Lapsang Souchong Mainland China

 

Apearance: medium-large leaf size with some broken-leaf added, charcoal-gray color with no tip
Manufacture: orthodox manufacture; smoked post-manufacture
Oxidation: fully-oxidized
Flavor: pungent, hearty black tea flavor with a slight resinous quality. Smoked over abundant hardwoods for high flavor and  aromatics
Aroma: smoky aroma that is reminiscent of bacon or a campfire
Liquor: deep amber colored liquor, tinged with golden highlights

 

 

Wu Yi Shan
Fujian Province, China

2018 Spring Pluck (May)

Use 2 teaspoons (2-3 grams) per 6 oz water
Steep 1 infusion at 3-5 minutes
Water temperature should be 190°F-200°F

Lapsang Souchong is an assertively smoky (or ‘tarry) tea and is for the taste enthusiast. One generally either loves or dislikes Lapsang Souchong, rarely is there a middle ground! Among our customers are many upright Bostonians and adventurous grannies who love their gusto in a cup.

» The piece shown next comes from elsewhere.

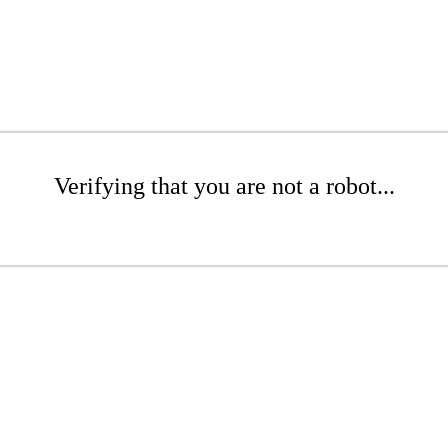
Verifying that you are not a robot...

Our Lapsang Souchong is produced in a protected, natural area deep in a mountain valley of the Wu Yi Shan. On one of our tea-sourcing trips to eastern China we were granted the special permission necessary to visit this restricted area where Lapsang Souchong is smoked.

Several different types of smoked Lapsang Souchong teas are made in the Wu Yi Shan, from the most refined to export grades. The more refined the tea, the less the smokiness and the more prevelant the flavor of the tea comes through in the nose and cup.

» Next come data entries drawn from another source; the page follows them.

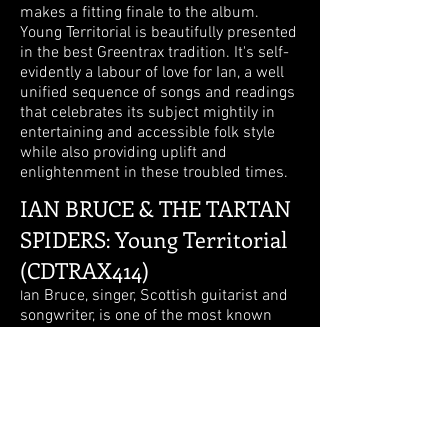
makes a fitting finale to the album.
Young Territorial is beautifully presented
in the best Greentrax tradition. It's self-
evidently a labour of love for Ian, a well
unified sequence of songs and readings
that celebrates its subject mightily in
entertaining and accessible folk style
while also providing uplift and
enlightenment in these troubled times.
IAN BRUCE & THE TARTAN
SPIDERS
Young Territorial
:
(CDTRAX414)
an Bruce, singer, Scottish guitarist and
I
songwriter, is one of the most known
from the Scottish scene. With a strong
Scottish accent, he articulates very
clearly while singing, and this is
noticeable especially since he has a
strong voice. His songs (at least on this
cd) begin often through a spoken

The base tea for our regular, very-smoky Lapsang Souchong, is fully-oxidized leaf that comes from tea-growing areas outside of the Wu Yi Shan tea harvesting area. These base teas are produced specifically for this purpose and brought to the smoking sheds for smoking/ finishing. These teas are smoked in the cluster of smoking sheds that post-smoke (or ‘hot-smoke’) this tea after the manufacture of the local leaf (the famous, original Zheng Shan Xiao Zhong) is completed.

See the story of our visit to these fascinating sheds in our book: The Story of Tea: A Cultural History and Drinking Guide, Ten Speed Press 2007.

Even though it is a fully-oxidized tea, Lapsang Souchong is one of the few black teas that can usually be re-steeped for a second cup, depending on the duration of the first infusion.